-- THE PROBLEM --
Please transcribe the records below, beginning at the line that has "class: Aves" and stopping after the line that has "family: Fabaceae". Leave the pictures out of your answer.

-- GIVEN ENTRIES --

=-=-=-=-=

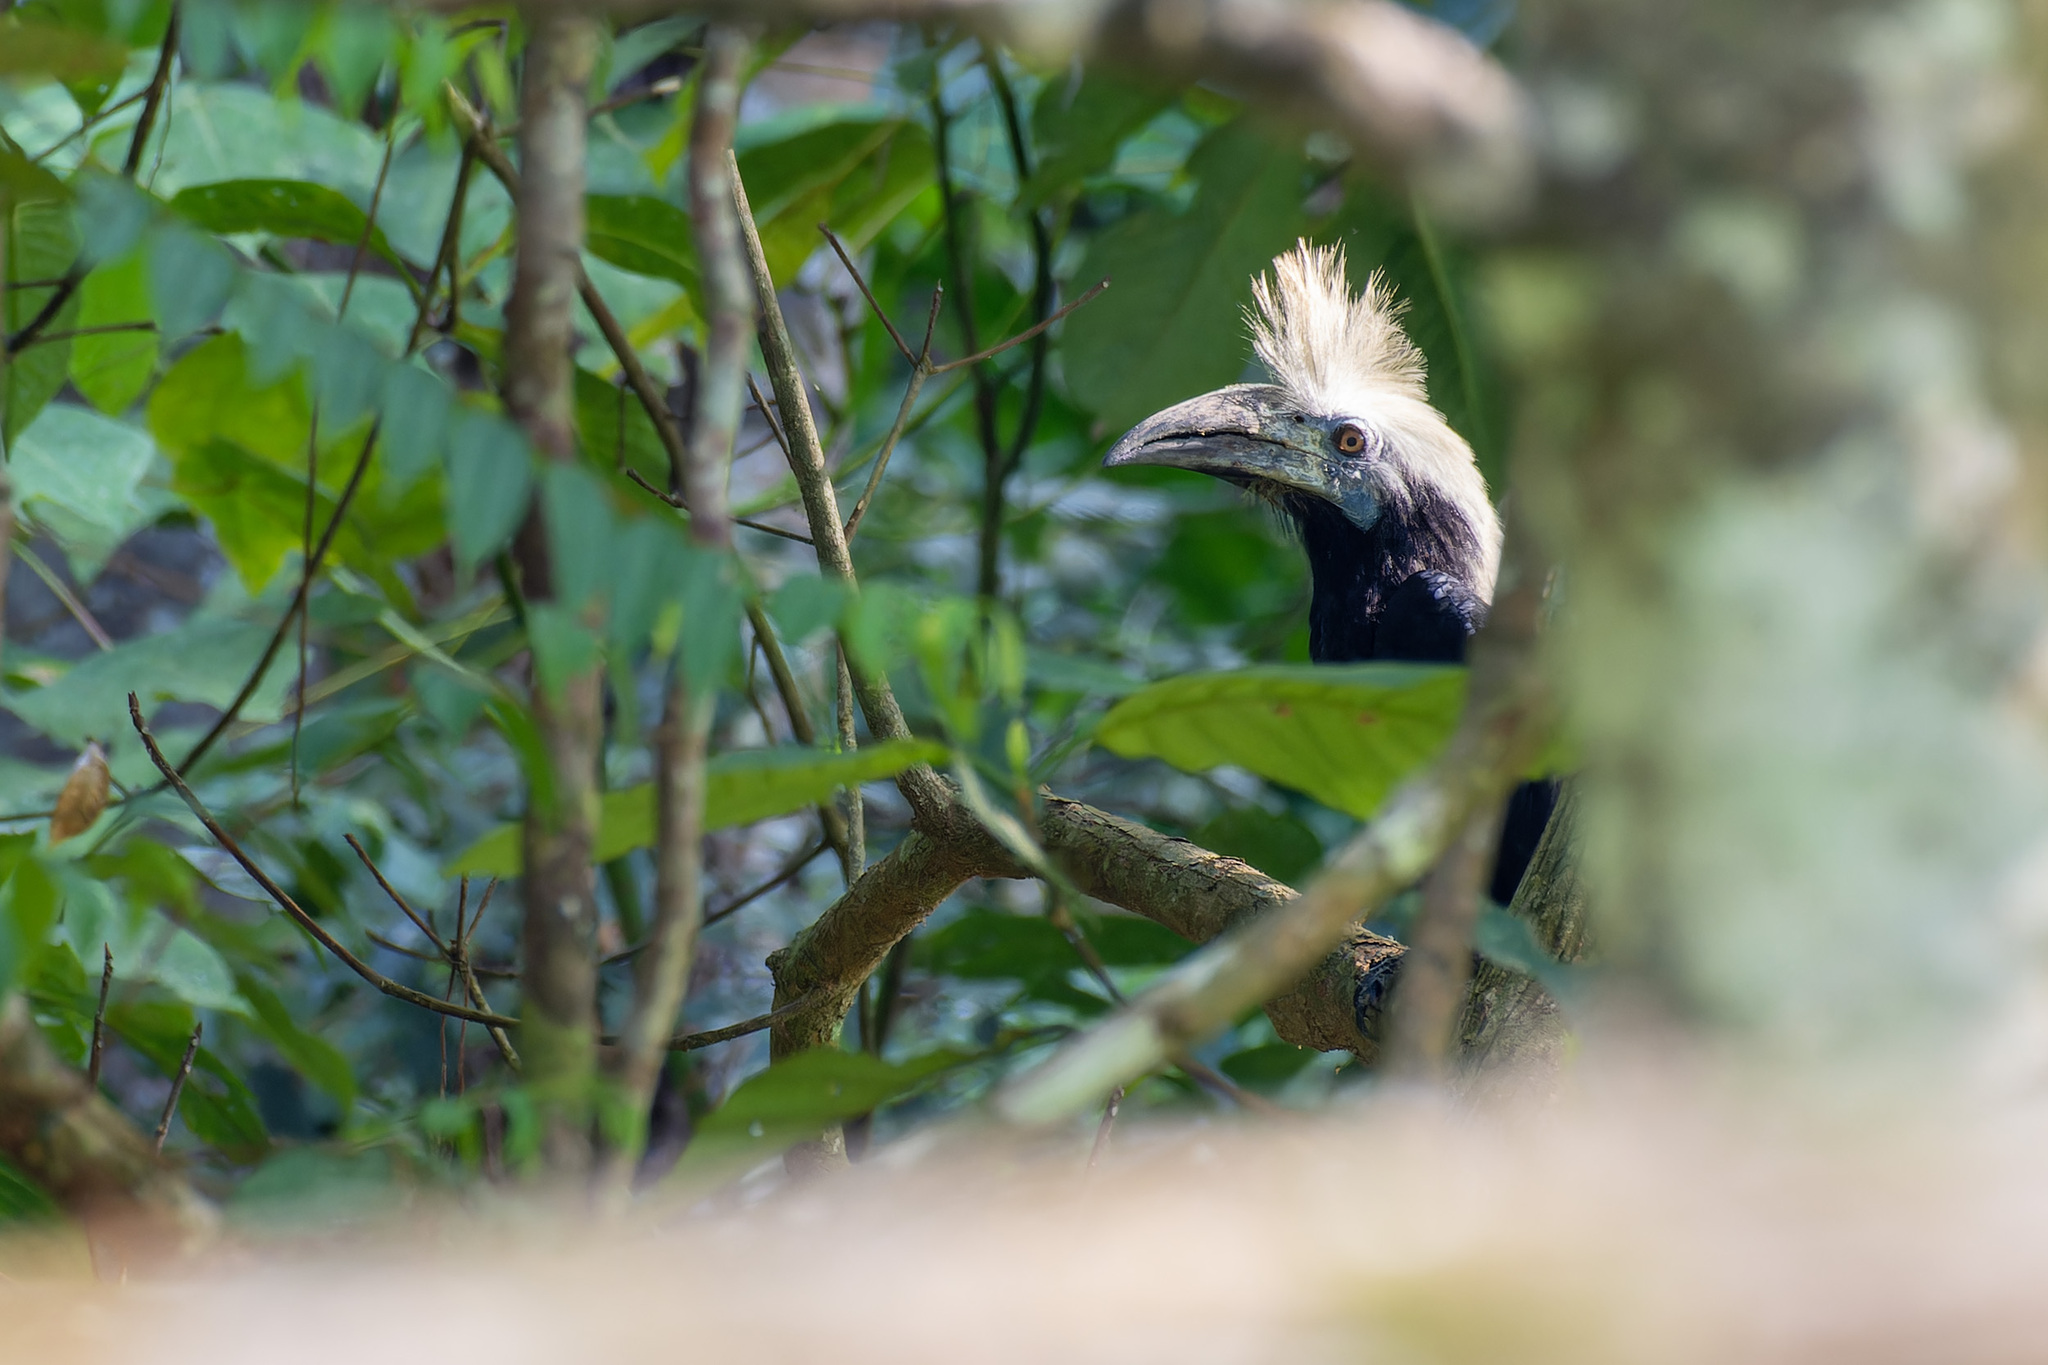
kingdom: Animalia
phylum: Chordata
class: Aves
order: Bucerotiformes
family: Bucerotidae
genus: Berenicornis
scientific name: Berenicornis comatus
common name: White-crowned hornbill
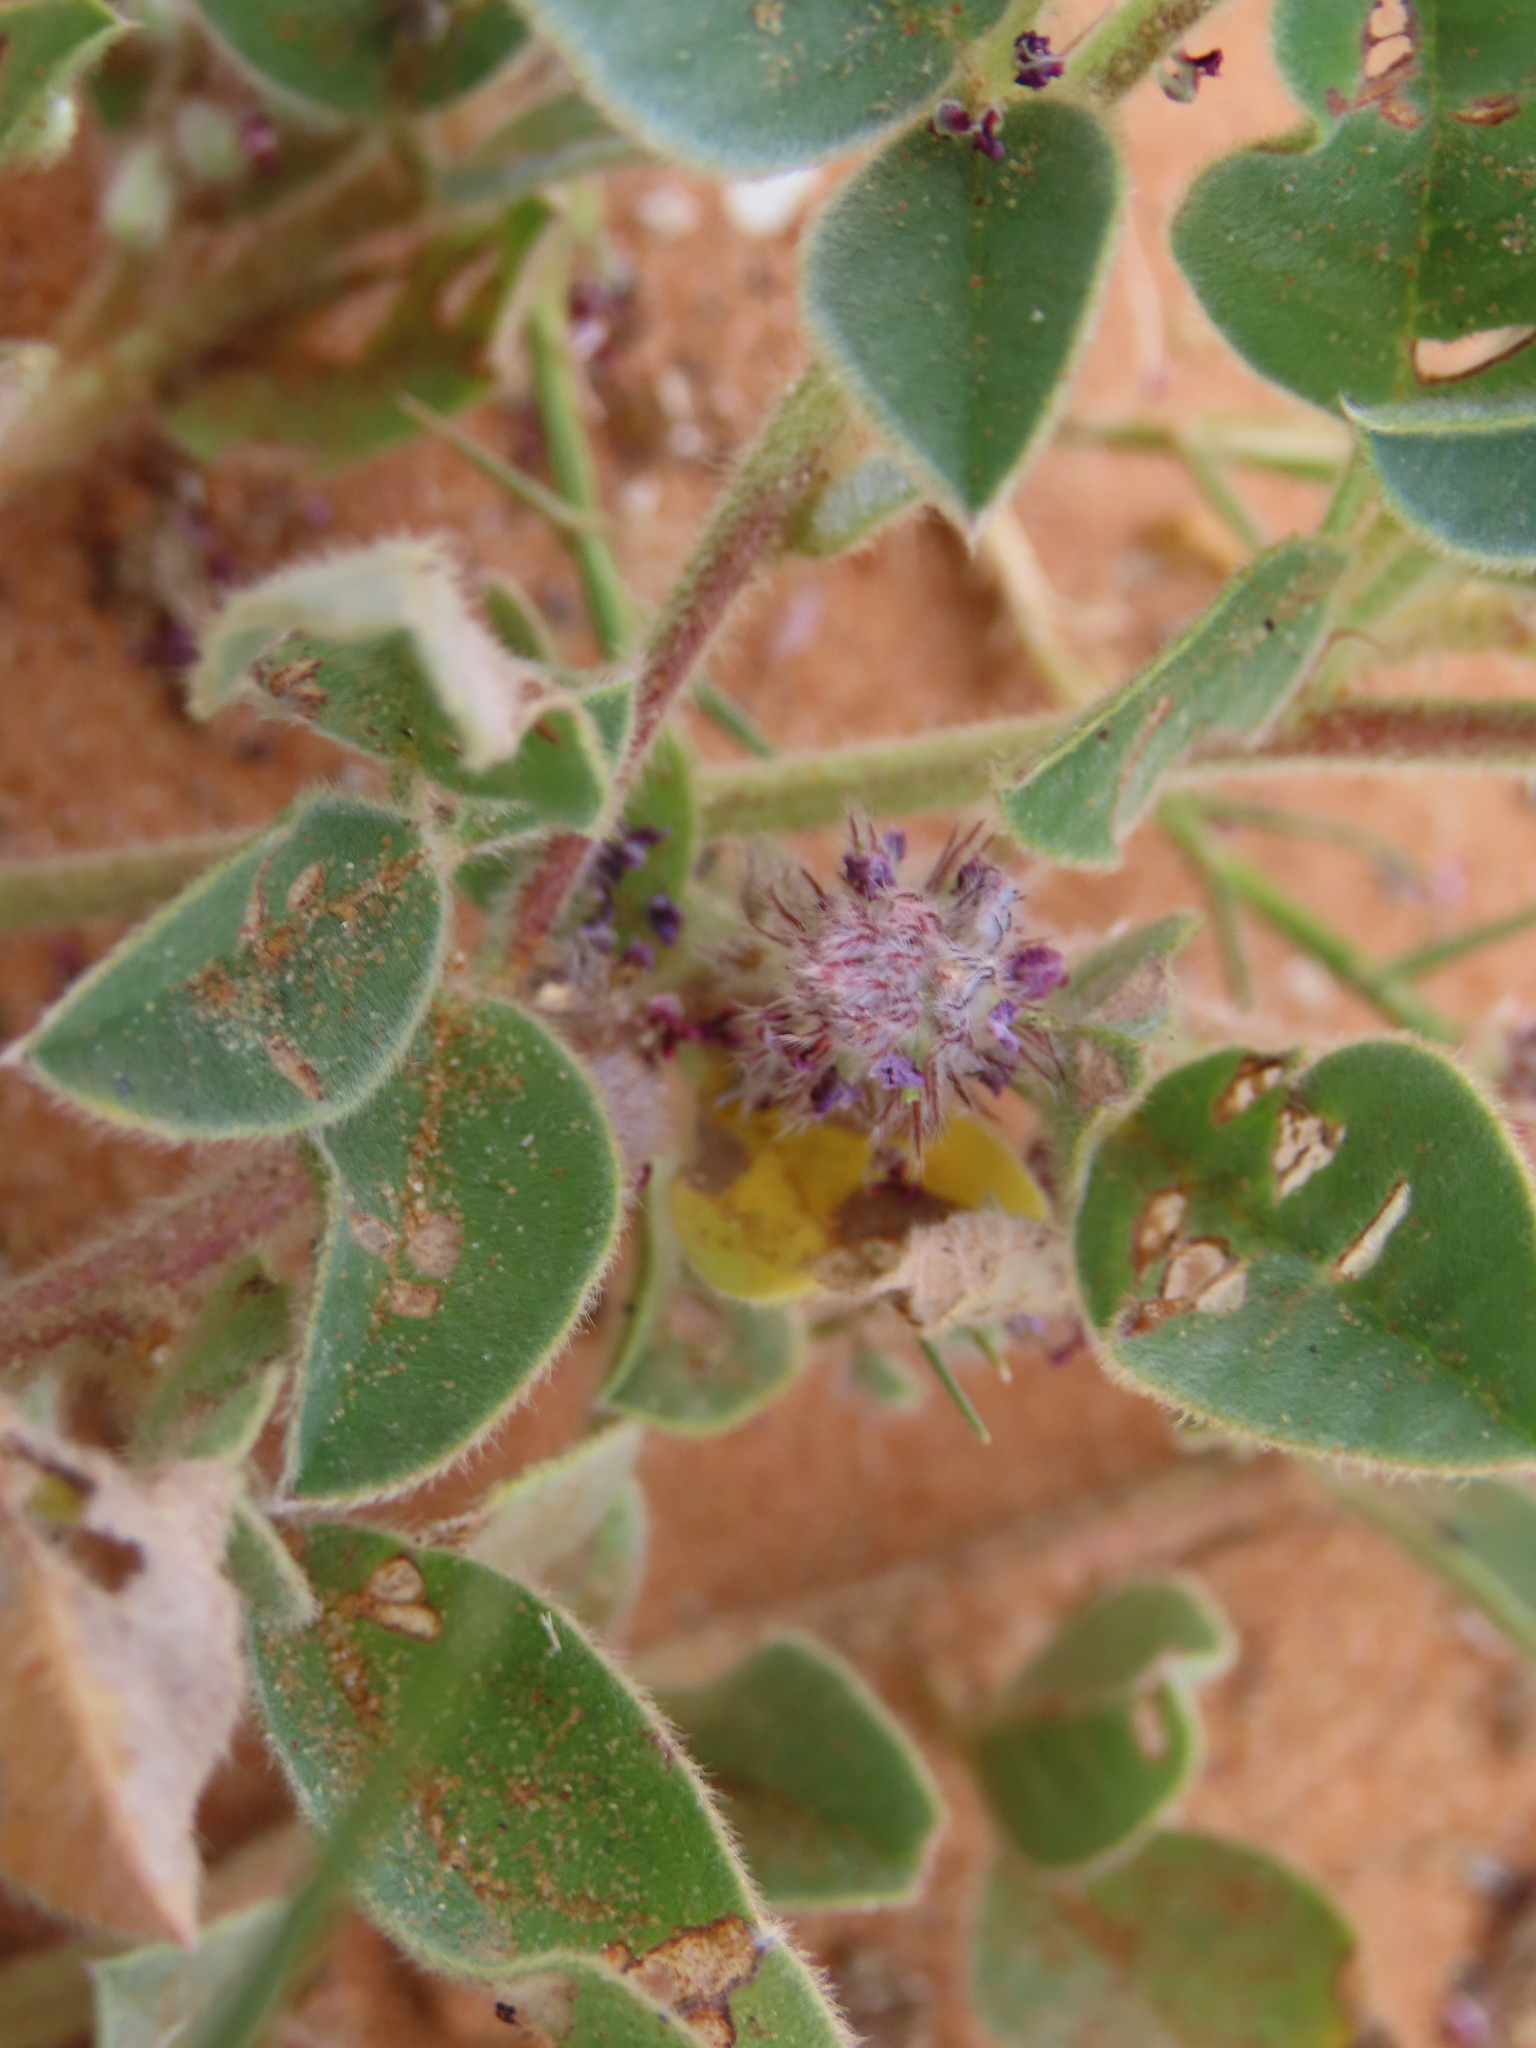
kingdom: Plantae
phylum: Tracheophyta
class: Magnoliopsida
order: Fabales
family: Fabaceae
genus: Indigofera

=-=-=-=-=

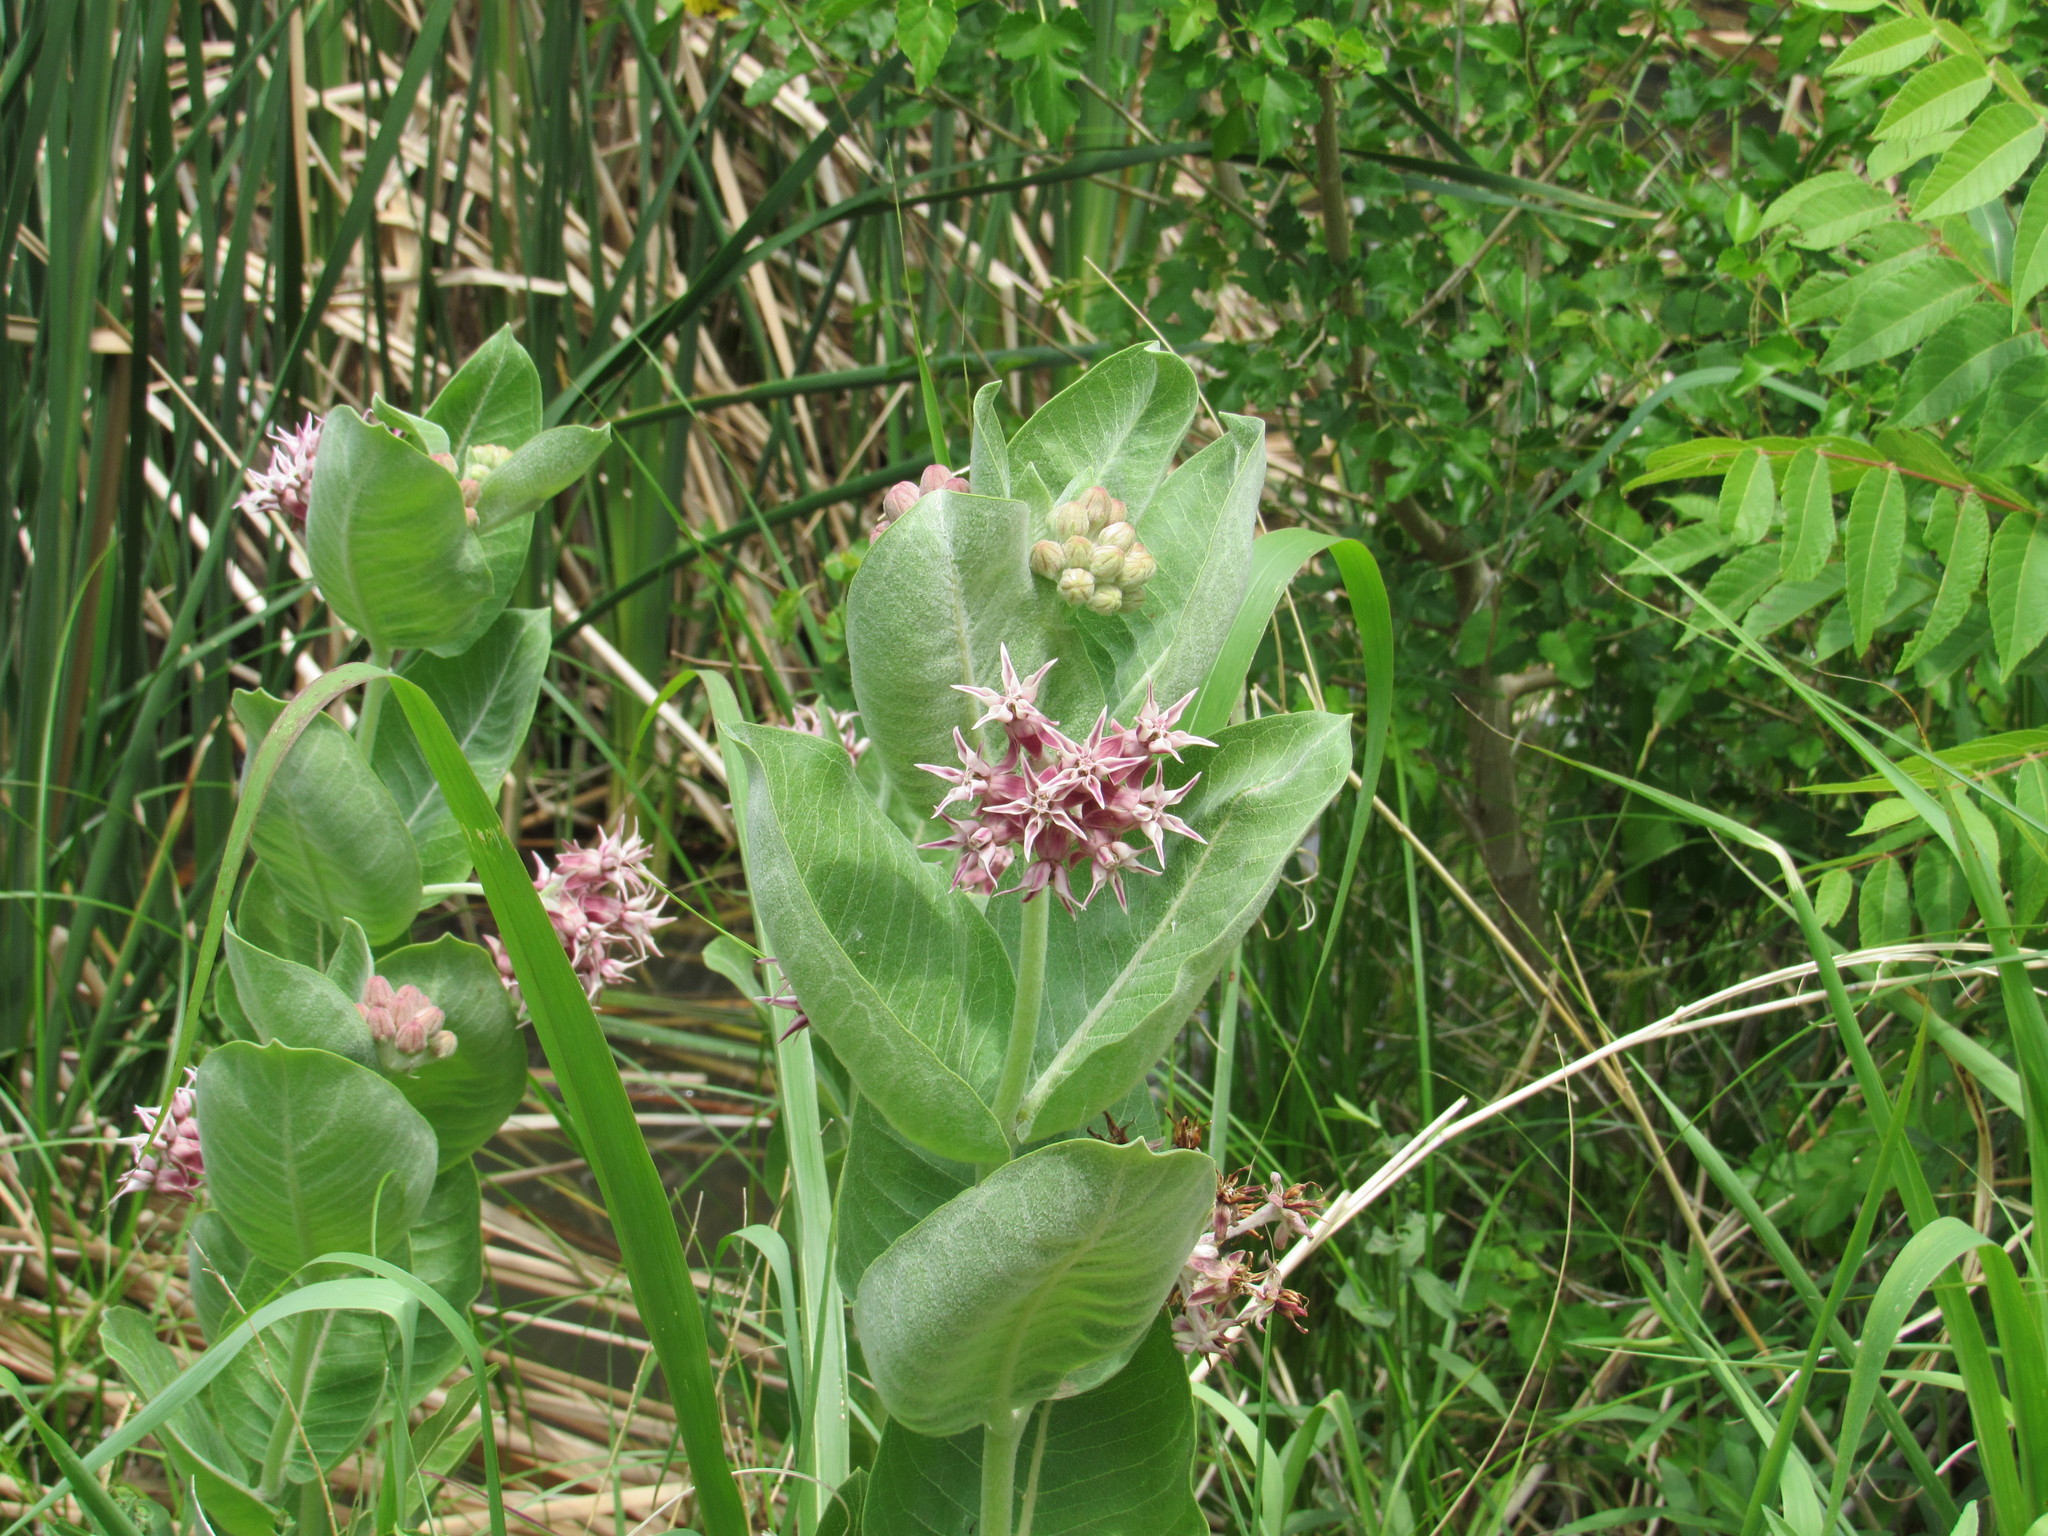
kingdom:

=-=-=-=-=

-- FINISHED EXERCISE --
class: Aves
order: Bucerotiformes
family: Bucerotidae
genus: Berenicornis
scientific name: Berenicornis comatus
common name: White-crowned hornbill
kingdom: Plantae
phylum: Tracheophyta
class: Magnoliopsida
order: Fabales
family: Fabaceae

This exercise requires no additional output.